Exercise inputs Start Marker

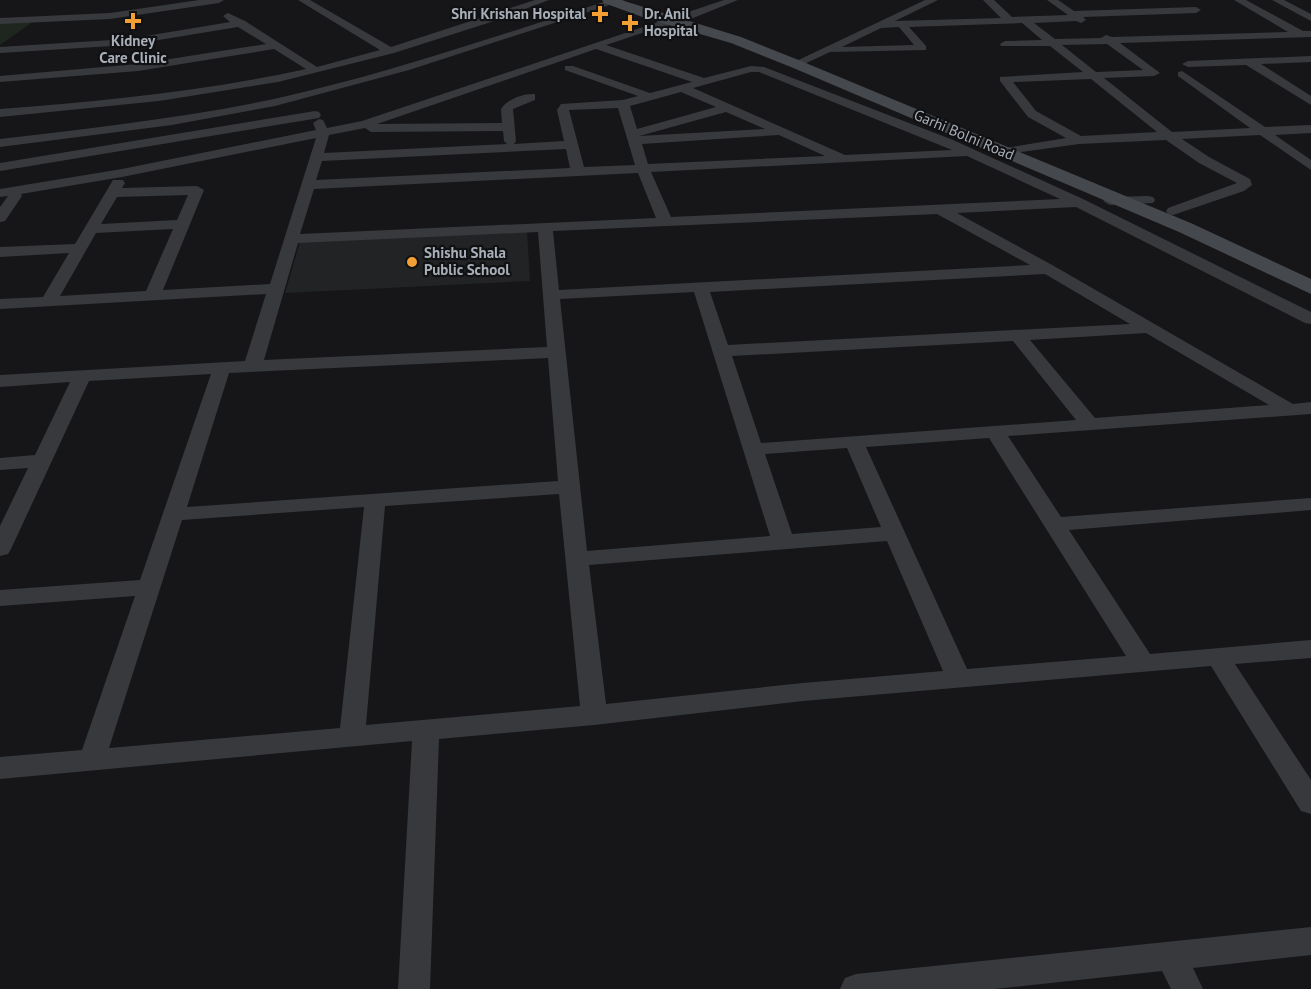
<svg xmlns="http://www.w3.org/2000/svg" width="1311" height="989" font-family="'PT Sans',sans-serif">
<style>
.built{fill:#222325}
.green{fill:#1e261f}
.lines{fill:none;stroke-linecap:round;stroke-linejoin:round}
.minor{fill:#37393d;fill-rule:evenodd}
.secondary{fill:#45484d;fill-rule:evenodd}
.poi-dot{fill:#f2a034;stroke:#111113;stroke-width:2}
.labels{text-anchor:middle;stroke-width:4.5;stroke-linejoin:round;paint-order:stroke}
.far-poi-label{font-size:15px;font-weight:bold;fill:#a8afb8;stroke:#111113;text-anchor:start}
.far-street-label{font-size:15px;fill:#a8afb8;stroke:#111113}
</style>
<rect width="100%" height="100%" fill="#161618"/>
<!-- built -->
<path class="built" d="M527 232 530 281 285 293 300 242Z"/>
<!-- green -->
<path class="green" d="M0 20 34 21 0 45Z"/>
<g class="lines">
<!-- minor -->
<path class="minor" d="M199 0H224L219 3 110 19 0 24V18L110 13Z
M298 0H310L391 47 535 0H549L491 22 394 53 278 82 159 101 0 117V109C103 101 205 91 306 69L274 49 138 71 0 82V76L138 64 266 44 238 27 128 45 0 53V47L128 39 230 22 223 16 228 13 245 21 317 67 380 50Z
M610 0H625L409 70 275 106 172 125 0 147V139C92 128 184 118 274 99 388 74 499 35 610 0Z
M724 0H738L678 24 660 27 606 45 704 78 751 66 764 67 953 140 1083 199 1311 312V324L1305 323 1076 207 957 213 1054 266 1293 404 1311 402V414L1008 436 1061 517 1311 498V510L1069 530 1150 654 1311 640V658L1235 664 1311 780V814L1301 811 1211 666 803 701 594 725 439 739 430 989H398L412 741 0 779V757L82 750 135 596 0 606V590L140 580 211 374 89 381 11 549 8 554 0 556V526L28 468 0 470V458L35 455 70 382 0 387V375L245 361 266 294 0 309V299L43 297 69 253 0 257V247L75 244 113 180H123L125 183 122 188 197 186 204 190 163 290 270 284 316 138 122 177 21 194 22 196 5 221 0 222V207L8 196 0 197V189L122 169 316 130 313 123 319 119 323 120 327 128 362 121ZM596 49 692 82 650 93 573 66H565V70L638 96 623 100 561 104 557 110 564 141 514 144 516 141 513 109 535 100V94C523 93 508 99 501 109L502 123 377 124ZM751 72H759L952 150 845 155 693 88ZM681 92 716 107 637 129 630 106ZM618 108 635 165 584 167 569 110ZM726 112 765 129 639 136 643 135ZM365 128 371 132 503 131 504 141 507 144 324 153 329 135ZM779 135 825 156 648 164 642 144ZM566 149 570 168 316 180 322 161ZM967 156 1060 199 671 217 651 172ZM638 173 656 218 300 234 314 189ZM188 195 177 220 101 224 117 197ZM937 214 1030 265 559 290 553 231ZM173 229 146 291 60 296 96 233ZM538 232 547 347 264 360 298 243ZM1045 274 1130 324 728 345 710 292ZM694 292 770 536 587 551 560 299ZM1146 333 1269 405 1095 418 1030 340ZM1013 341 1076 420 761 443 732 356ZM548 358 558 481 187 507 229 373ZM989 438 1126 656 967 669 866 447ZM847 448 881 527 792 534 765 454ZM559 494 580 706 366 725 385 506ZM364 507 340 728 109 748 182 520ZM887 541 943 671 803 683 606 704 589 565Z
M925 0H938L895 21 1001 18 983 0H994L1012 17 1068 15 1047 0H1058L1074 11 1196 7 1201 10 1196 13 1083 17 1086 20 1081 23 1076 21 1034 23 1055 39 1101 38 1106 35 1112 37 1288 32 1234 0H1246L1303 31H1311V37L1120 43 1160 73 1154 76 1104 78 1172 132 1250 128 1178 76V72L1182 71 1265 127 1311 125V133L1275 135 1311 160V170L1260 135 1182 139 1209 157 1250 179 1252 185 1244 191 1173 215 1168 214 1166 211 1168 208 1237 183 1199 163 1166 140 1079 144 999 155 997 152 999 149 1066 138 1028 117 1000 81V77L1083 72 1050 46H1001L1000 44 1005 41 1042 40 1022 23 909 27 926 46V50L830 52 800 66 796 67 790 64ZM899 27 914 45 842 47 881 28ZM1107 44 1143 70 1096 72 1062 45ZM1091 79 1157 132 1081 136 1036 111 1013 82Z
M1272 0H1284L1311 14V21Z
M1311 56V62L1261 64 1311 96V105L1246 65 1188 67 1182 64 1188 61Z
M315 111 319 112 321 115 319 118 0 171V163Z
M1148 196 1153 197 1155 200 1153 203 1110 205 1103 201 1110 197Z
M1311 927V955L1193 968 1203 989H1171L1162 971 995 989H840L845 978 856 974Z"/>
<!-- secondary -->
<path class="secondary" d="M602 0H621L741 37 801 61 1193 224 1311 279V294L1179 232 791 67 731 43 645 18 604 3Z"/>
</g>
<!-- markers -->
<g class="poi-dot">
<path d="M597 5h6v6h6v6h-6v6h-6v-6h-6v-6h6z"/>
<path d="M130 12h6v6h6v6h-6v6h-6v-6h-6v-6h6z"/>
<path d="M627 14h6v6h6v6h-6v6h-6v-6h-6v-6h6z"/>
<circle cx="412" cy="262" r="6"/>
</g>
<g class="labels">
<!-- far-poi labels -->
<g class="far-poi-label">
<text x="586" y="19" text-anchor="end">Shri Krishan Hospital</text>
<text x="644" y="19">Dr. Anil<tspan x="644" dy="17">Hospital</tspan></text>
<text x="133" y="46" text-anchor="middle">Kidney<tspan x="133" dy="17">Care Clinic</tspan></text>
<text x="424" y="258">Shishu Shala<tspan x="424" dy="17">Public School</tspan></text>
</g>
<!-- far-street labels -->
<g class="far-street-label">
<text transform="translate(964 135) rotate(23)" y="5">Garhi Bolni Road</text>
</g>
</g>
</svg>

Exercise inputs End Marker

__Task description__: For the string "evenodd", search the preceding data and copy every line that includes it.

__Task answer__:
.minor{fill:#37393d;fill-rule:evenodd}
.secondary{fill:#45484d;fill-rule:evenodd}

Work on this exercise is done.